ARTICLE A question of when

Quantum computers are coming. Such devices will famously facilitate algorithms that solve certain specialized number-theoretic problems, and it just so happens that the hardness of solving these very problems lie at the heart of the cryptography that has enabled our modern online infrastructur. And so, a quantum apocalypse seems imminent for our digital world, although it is one that can be staved off by transitioning to quantum-safe cryptographic algorithms.

But when will the quantum apocalypse arrive? The answer to this question depends a lot on who you ask: The CEO of a venture-funded quantum technologies startup might answer «Within five years!», while a skeptical physics professor might insist «Not in our lifetime». The honest answer, of course, is «We don’t know!» But can we come up with a more useful one?

Well, we can make some educated guesses. To break RSA 2048—a «military-grade» secure encryption algorithm—one needs roughly 6000 qubits, that is «quantum bits», on which to implement the algorithm. In classical terms, this corresponds to less than a kilobyte of working memory.

Remembering that IBM’s largest quantum computer already has more than a thousand qubits might then leave the impression that RSA 2048 is doomed to fall, and soon.

However, these qubits are not stable, nor are they guaranteed to give the right output. Indeed, protecting the fragile quantum effects exploited by quantum algorithms is a tremendous engineering challenge, with the lifetime stability of a single qubit typically measured in milliseconds. For an algorithm expected to take hours to perform, this will not do.

This is where quantum error-correction comes to the rescue. These procedures encode the information of a single qubit across several qubits, and uses quantum effects such as superposition and entanglement to protect the information encoded in the qubits from interference from the surrounding environment. But to keep an algorithm stable through several hours of execution, a lot of extra qubits is needed per protected qubit. The best estimates for breaking modern cryptography requires on the order of 10 million qubits, translating to roughly 10,000 physical qubits per protected qubit.

But now we have a current status (quantum computers with one thousand imperfect qubits) and a starting point for the quantum apocalypse (10 million imperfect qubits), which means that we can start to make predictions. Moore’s law for classical computers say that the number of bits (meaning transistors) on a chip double roughly every two years—an exponential development. And quantum computers have so far followed a similar law:

In this figure, the x-axis shows linear time, and the y-axis shows an exponentially increasing number of qubits, so that straight lines equate to exponential growth.
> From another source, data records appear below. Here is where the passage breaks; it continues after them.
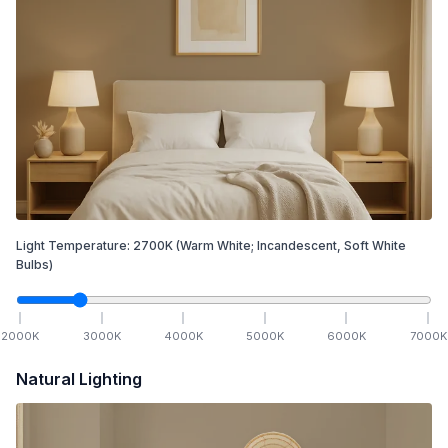
Light Temperature:
2700
K
(Warm White; Incandescent, Soft White
Bulbs)
2000
K
3000
K
4000
K
5000
K
6000
K
7000
K
Natural Lighting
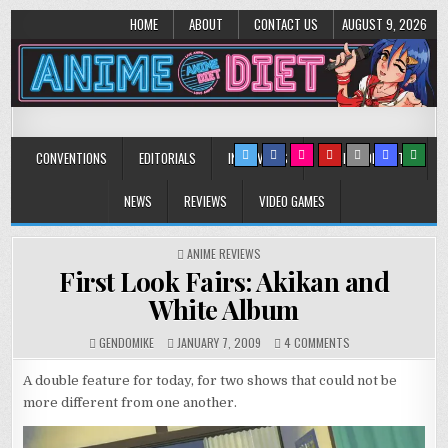
HOME
ABOUT
CONTACT US
AUGUST 9, 2026
Anime Diet
Eating it right about anime and manga since 2006!
CONVENTIONS
EDITORIALS
INTERVIEWS
MUSIC/CONCERTS
NEWS
REVIEWS
VIDEO GAMES
POSTED
ANIME REVIEWS
IN
First Look Fairs: Akikan and
White Album
ON
GENDOMIKE
JANUARY 7, 2009
4 COMMENTS
FIRST
LOOK
A double feature for today, for two shows that could not be
FAIRS:
more different from one another.
AKIKAN
AND
WHITE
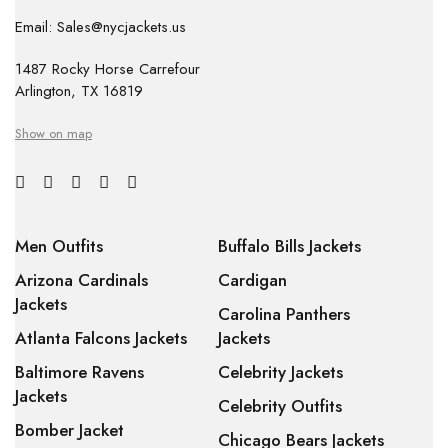
Email: Sales@nycjackets.us
1487 Rocky Horse Carrefour
Arlington, TX 16819
Show on map
Men Outfits
Buffalo Bills Jackets
Arizona Cardinals
Cardigan
Jackets
Carolina Panthers
Atlanta Falcons Jackets
Jackets
Baltimore Ravens
Celebrity Jackets
Jackets
Celebrity Outfits
Bomber Jacket
Chicago Bears Jackets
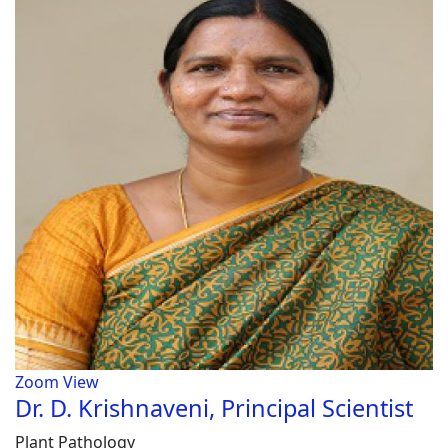
Zoom
View
Dr. D. Krishnaveni, Principal Scientist
Plant Pathology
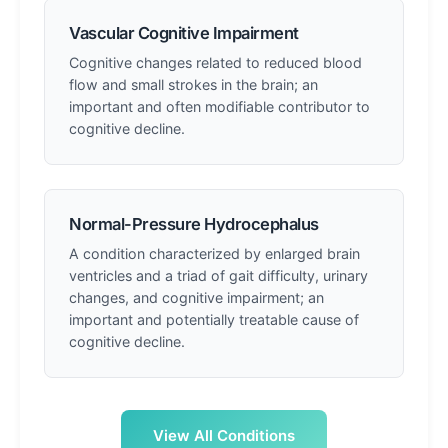
Vascular Cognitive Impairment
Cognitive changes related to reduced blood
flow and small strokes in the brain; an
important and often modifiable contributor to
cognitive decline.
Normal-Pressure Hydrocephalus
A condition characterized by enlarged brain
ventricles and a triad of gait difficulty, urinary
changes, and cognitive impairment; an
important and potentially treatable cause of
cognitive decline.
View All Conditions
The stars (slightly outdated) represent quantum devices that have been built, and the green ring represents our current status: A device with one thousand imperfect qubits in 2024. From this, one can draw two lines, one «optimistic» and one «pessimistic» extrapolation (or «pessimistic» and «optimistic», depending on whose team you are on), and ask the question: When will we hit that crucial 10 million qubits? And from the figure we get two answers: In twenty years, and in forty years. So, «RSA 2048 will be broken sometime between twenty and forty years from now» appears to be a reasonable guess.
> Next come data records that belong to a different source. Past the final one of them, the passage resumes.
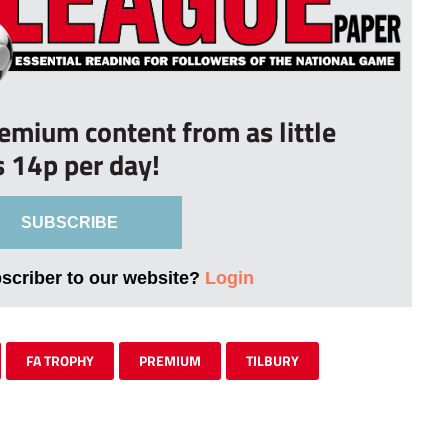
remium content from as little
s 14p per day!
SUBSCRIBE
bscriber to our website?
Login
FA TROPHY
PREMIUM
TILBURY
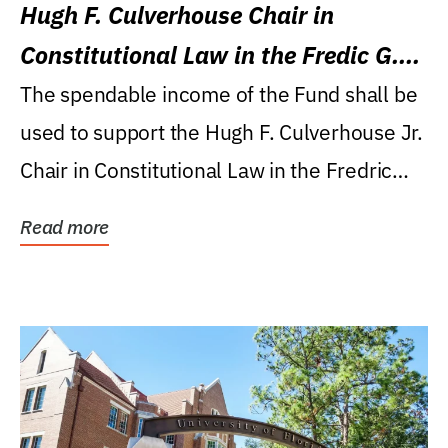
Hugh F. Culverhouse Chair in
Constitutional Law in the Fredic G.
Levin College of Law
The spendable income of the Fund shall be
used to support the Hugh F. Culverhouse Jr.
Chair in Constitutional Law in the Fredric
G....
Read more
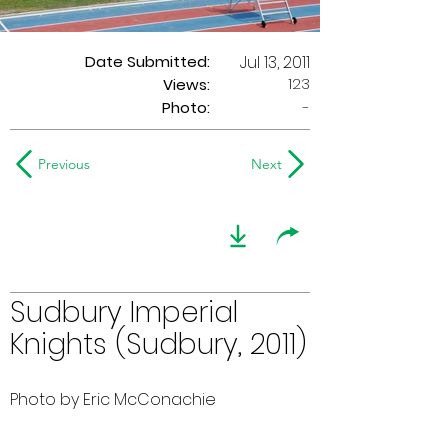
Date Submitted:
Jul 13, 2011
123
Views:
Photo:
-
Previous
Next
Sudbury Imperial
Knights (Sudbury, 2011)
Photo by Eric McConachie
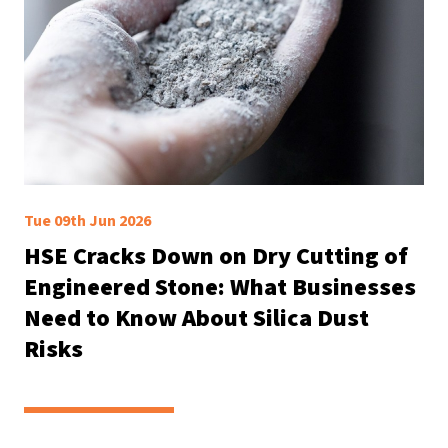
Tue 09th Jun 2026
HSE Cracks Down on Dry Cutting of
Engineered Stone: What Businesses
Need to Know About Silica Dust
Risks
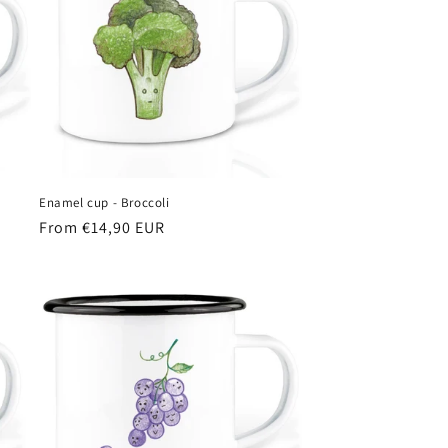
Enamel cup - Broccoli
Regular
From €14,90 EUR
price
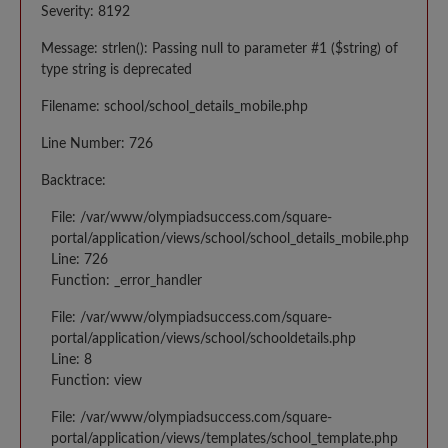
Severity: 8192
Message: strlen(): Passing null to parameter #1 ($string) of
type string is deprecated
Filename: school/school_details_mobile.php
Line Number: 726
Backtrace:
File: /var/www/olympiadsuccess.com/square-
portal/application/views/school/school_details_mobile.php
Line: 726
Function: _error_handler
File: /var/www/olympiadsuccess.com/square-
portal/application/views/school/schooldetails.php
Line: 8
Function: view
File: /var/www/olympiadsuccess.com/square-
portal/application/views/templates/school_template.php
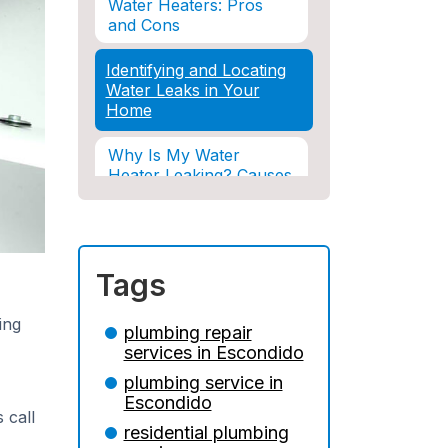
Water Heaters: Pros
and Cons
Identifying and Locating
Water Leaks in Your
Home
Why Is My Water
Heater Leaking? Causes
& Solutions Explained
Water Damage and
Insurance: What You
Tags
Need to Know
ing
How Professional
plumbing repair
Restoration Prevents
services in Escondido
Mold After Plumbing
plumbing service in
Disasters
Escondido
 call
Water Damage and
residential plumbing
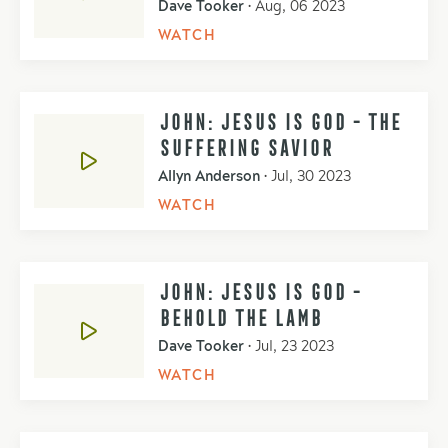
Dave Tooker
•
Aug, 06 2023
WATCH
JOHN: JESUS IS GOD - THE
SUFFERING SAVIOR
Allyn Anderson
•
Jul, 30 2023
WATCH
JOHN: JESUS IS GOD -
BEHOLD THE LAMB
Dave Tooker
•
Jul, 23 2023
WATCH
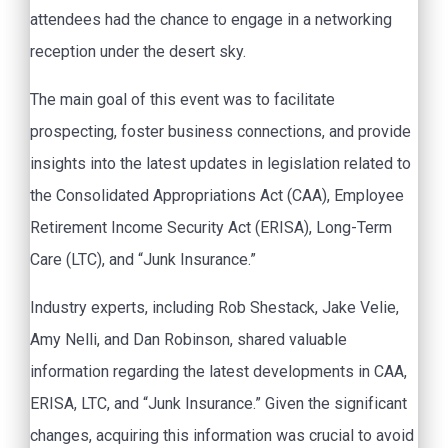
attendees had the chance to engage in a networking
reception under the desert sky.
The main goal of this event was to facilitate
prospecting, foster business connections, and provide
insights into the latest updates in legislation related to
the Consolidated Appropriations Act (CAA), Employee
Retirement Income Security Act (ERISA), Long-Term
Care (LTC), and “Junk Insurance.”
Industry experts, including Rob Shestack, Jake Velie,
Amy Nelli, and Dan Robinson, shared valuable
information regarding the latest developments in CAA,
ERISA, LTC, and “Junk Insurance.” Given the significant
changes, acquiring this information was crucial to avoid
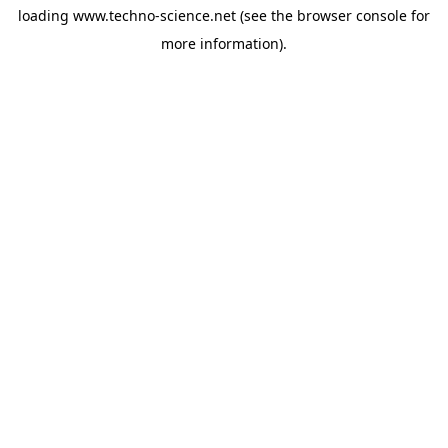
loading
www.techno-science.net
(see the
browser console
for
more information).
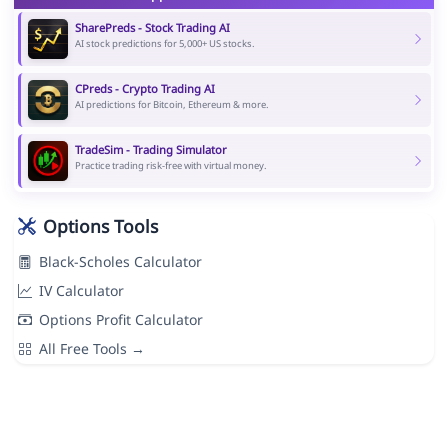
SharePreds - Stock Trading AI
AI stock predictions for 5,000+ US stocks.
CPreds - Crypto Trading AI
AI predictions for Bitcoin, Ethereum & more.
TradeSim - Trading Simulator
Practice trading risk-free with virtual money.
Options Tools
Black-Scholes Calculator
IV Calculator
Options Profit Calculator
All Free Tools →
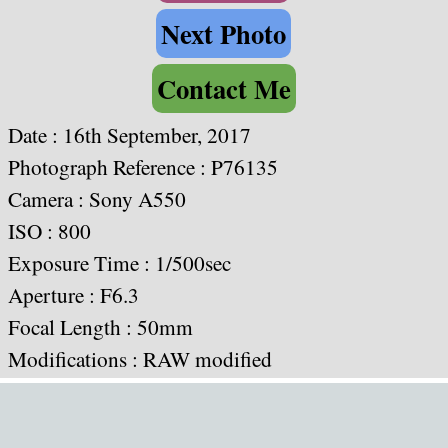
Next Photo
Contact Me
Date :
16th September, 2017
Photograph Reference : P76135
Camera :
Sony A550
ISO : 800
Exposure Time : 1/500sec
Aperture : F6.3
Focal Length : 50mm
Modifications : RAW modified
However, this estimate is making a lot of assumptions. In what ways could it be wrong? Well, first, the number «10 million qubits» could (and likely will) go down, as theoretical developments in quantum error correction make the overhead needed to protect qubits smaller, and algorithmic developments continue to make the quantum algorithms themselves more efficient (which again leads to smaller overhead in error correction). As an example of the latter, a variant of the factoring algorithm was discovered last year that decreases the number of quantum resources needed to factor composite numbers, which breaks RSA. This increased efficiency is achieved by running the algorithm multiple times in parallel, instead of only once in sequence, and off-loading parts of the computation to classical supercomputers, which have no such stability issues. If developments like this were to decrease the necessary number of qubits needed from 10 million to, say, one million, then our estimates for when RSA 2048 will be broken suddenly reduces by roughly ten years, to ten years from now «optimistically», and thirty years  from now «pessimistically».
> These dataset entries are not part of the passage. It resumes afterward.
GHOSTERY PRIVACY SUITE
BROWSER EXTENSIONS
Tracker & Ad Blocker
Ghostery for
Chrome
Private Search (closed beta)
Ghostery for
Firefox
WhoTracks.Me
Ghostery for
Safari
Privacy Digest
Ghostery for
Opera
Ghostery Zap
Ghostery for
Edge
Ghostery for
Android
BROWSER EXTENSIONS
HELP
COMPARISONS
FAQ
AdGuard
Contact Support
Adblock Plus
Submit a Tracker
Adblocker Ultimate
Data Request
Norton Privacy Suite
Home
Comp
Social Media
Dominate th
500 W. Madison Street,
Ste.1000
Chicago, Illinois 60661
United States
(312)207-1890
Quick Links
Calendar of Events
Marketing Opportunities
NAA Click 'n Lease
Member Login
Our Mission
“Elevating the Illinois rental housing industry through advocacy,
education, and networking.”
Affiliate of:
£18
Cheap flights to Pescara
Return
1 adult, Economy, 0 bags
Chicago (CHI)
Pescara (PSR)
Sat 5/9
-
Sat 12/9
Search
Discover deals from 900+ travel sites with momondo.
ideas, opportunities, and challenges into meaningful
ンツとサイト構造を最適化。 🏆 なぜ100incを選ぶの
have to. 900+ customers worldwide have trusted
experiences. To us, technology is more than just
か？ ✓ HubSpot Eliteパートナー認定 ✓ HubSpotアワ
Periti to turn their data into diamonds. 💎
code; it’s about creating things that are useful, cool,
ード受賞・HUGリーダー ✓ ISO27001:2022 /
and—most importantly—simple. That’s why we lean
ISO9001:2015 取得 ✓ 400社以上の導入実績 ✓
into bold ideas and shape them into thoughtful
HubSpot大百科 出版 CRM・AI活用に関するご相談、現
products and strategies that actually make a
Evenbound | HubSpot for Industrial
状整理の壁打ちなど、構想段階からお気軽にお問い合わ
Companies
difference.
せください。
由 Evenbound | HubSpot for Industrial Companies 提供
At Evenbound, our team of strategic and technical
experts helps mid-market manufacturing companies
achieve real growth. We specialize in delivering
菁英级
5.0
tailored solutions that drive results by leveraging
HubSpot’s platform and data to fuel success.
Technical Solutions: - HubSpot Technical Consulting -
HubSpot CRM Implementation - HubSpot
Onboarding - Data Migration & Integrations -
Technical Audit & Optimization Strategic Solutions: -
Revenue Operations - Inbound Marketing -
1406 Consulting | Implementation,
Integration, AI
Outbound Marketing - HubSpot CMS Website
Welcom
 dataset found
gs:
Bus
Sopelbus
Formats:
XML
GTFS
Second, technological developments might yield unexpected breakthroughs. As an example, the superconducting qubits pioneered by companies such as IBM and Google, which have until now been leading the charge, seem to have recently been overtaken by an unexpected «underdog» technology, namely neutral atoms, on which the first convincing demonstrations of quantum error correction in action were displayed late last year.

Finally, a theoretical possibility, yet to be achieved in the lab, come in the form of topological qubits, which through exotic material properties would be able to error-correct themselves, doing away with the need for the massive error-correction overhead. This means that six thousand topological qubits really would suffice to break RSA 2048. If such a topological qubit were demonstrated in the lab tomorrow, a lot of prognoses would have to be revised overnight, and suddenly the (oft-repeated) claim that the quantum apocalypse is only five years away might sound a lot less unconvincing.

Regardless of whether large-scale quantum computers are five, twenty, or fifty years away, there are good reasons to transition to quantum-safe cryptography now. There is little that is certain about the future of quantum computing, but one thing seems clear: Quantum computers will arrive, and our current cryptography will be broken. It is not a question of if—just a question of when.